I’m not a political or Constitutional scholar. I’m a social scholar. Maybe that’s why I find the motivations behind people’s political opinions to be far more fascinating than the opinions themselves. If you have read this blog before you probably well know that I am not a Republican. I have been lovingly (and not so lovingly) called a “bleeding-heart liberal”. I don’t, personally, take that as an insult. I think if more people had bleeding hearts we might be a little better off, but I digress.
The Supreme Court’s decision to uphold the “Individual Mandate” of the Affordable Care Act was met, as always and expected, with diverse reactions. And, lucky for me, I have diverse Facebook friends to give me the rundown of what those opinions might be! Yea!!
I generally abstain from making comments on things unless I feel I can do so in a temperate and non-judgmental way…or I particularly agree with the post. Usually, when things make my blood boil, I stay quiet. Right or wrong, I don’t really care. I don’t want to engage in caps-lock warfare online with people I don’t have similar conversations with in person. Therefore, I will put my opinion here! Ah, the joys of blogging.
I really only have one question: What is the big freaking deal? Besides people who have fundamental objections to any involvement in the healthcare field (i.e., Christian Scientists or people who rely on holistic remedies) or those who object to anything Obama suggests out-of-hand just because he said it (which frankly pisses me off with regards to the whole political system and makes me fear for the human race), why should anyone take issue with the idea of universal healthcare? We no longer have Sarah Palin spouting nonsense about death panels, so everyone should have had a chance to step back and think about it. What is so wrong with forcing people to have insurance? We’ve been forced to have “state-minimum” auto insurance for years, and that’s not a national controversy. I mean we have The General and Norm McDonald peddling SafeAuto. What could be better than that? I’m sure there have been lawsuits, but they didn’t make it to the supreme court (to my knowledge). So, on that logic, what is so wrong with “federal minimum” health insurance? Is it an adolescent “nobody’s going to tell me I have to wear a seatbelt” thing? If so, that’s lame. We are not on our way to becoming a socialist republic with a fascist dictator who raises communist statues to himself and forces us all to grow pot on our hippie communes. (There is possibly some confusion of political systems there, but who’s counting.) We are a democracy. We have a free-market economy, but I whole-heartedly disagree with the notion that whatever we do must serve the economy first. We must serve the people first.
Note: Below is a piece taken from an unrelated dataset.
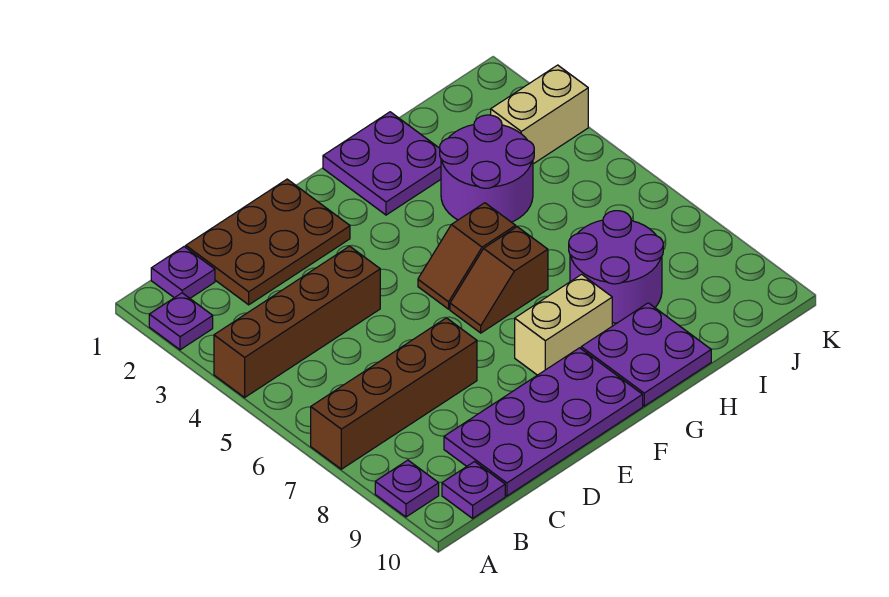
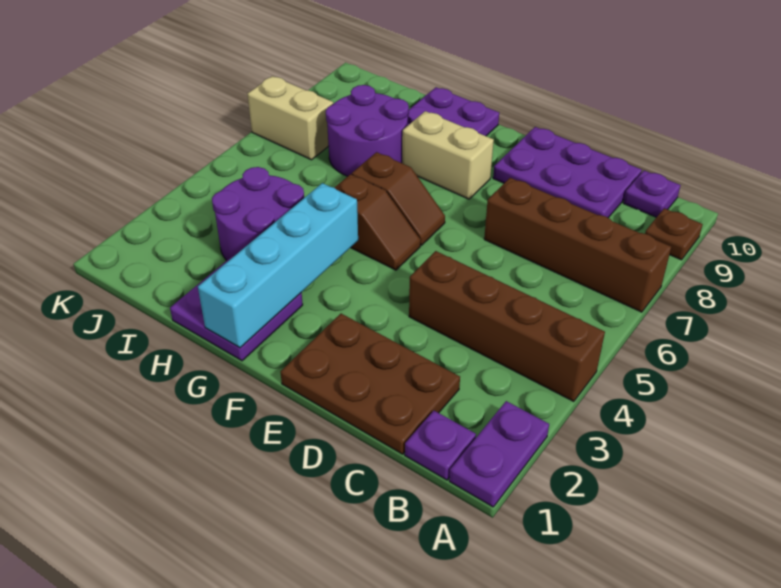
purple plate A2 level 1 -> purple plate A1:A2 level 1
purple plate A9 level 1 -> brown plate A9 level 1
purple plate C9:F10 level 1 -> purple plate C9:E10 level 1
none -> cyan brick G1:G4 level 2
tan brick J3:K3 level 1 -> tan brick J7:K7 level 1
If you are independently wealthy, good for you. If you have worked Dave Ramsey’s steps with gazelle-like intensity and have no debt and a fully-funded 6-month emergency fund, good for you. But I hate to break it to you, you are in the extreme minority. I have, thankfully, never been without health insurance. I have never been unwillingly unemployed. I have the terminal degree in my field. But if by some twist of fate I or my husband were to lose our job or become unable to work, we would be, for lack of a better word, screwed. The good-old-days that many look back to with fondness are gone, my friends (if, indeed, they ever existed). We cannot go back to the days when we didn’t need health insurance. There was a time when people just paid when they needed a doctor. The “free-market” healthcare system has killed that idea. We can’t go back. I don’t have $150 for a nurse to administer a vaccine to my child. I don’t have $200 for a doctor to look in my child’s ear and confirm the infection I already knew was there. I don’t have $50 for an ibuprofen in the hospital. What I do have, is health insurance. Even with it, I paid well over $3000 to bring each of my children into the world in the manner that our culture has deemed necessary. If, heaven forbid, I had not had insurance I would have had to declare bankruptcy.
Do you want to know what I see in the future if we have universal healthcare? Fewer cans on the counters of grocery stores asking for money to help a premature baby. Fewer parents who cannot support their families because they missed the early stages of an illness and by the time it was caught it was too late to do anything. Fewer people choosing to claim disability because they can’t afford the treatment for a preexisting condition that keeps them from qualifying for insurance in the current market. And more money being spent in the free-market because less will go to exorbitant hospital bills.
The final note I leave you with is a conundrum I feel with this whole mess: why are many healthcare professionals so adamantly against universal healthcare? Many of the provisions will make your jobs easier. You will no longer order unnecessary tests because you’ll have access to the MRI Joe Blow had 2 months ago because of centralized medical recording. You will know if I’m allergic to penicillin. You won’t have to worry about whether or not you can treat me because you will know that I have some form of health coverage. You will be able to declutter your waiting area walls by taking down some of the signs that tell us what insurances you take and don’t take. And you will be able to better carry out your oaths to do no harm and care for the ill and injured.
Will it be an adjustment? Damn straight! Will there be hiccups? Definitely? Can we as a nation continue to subsist in the current system? No way.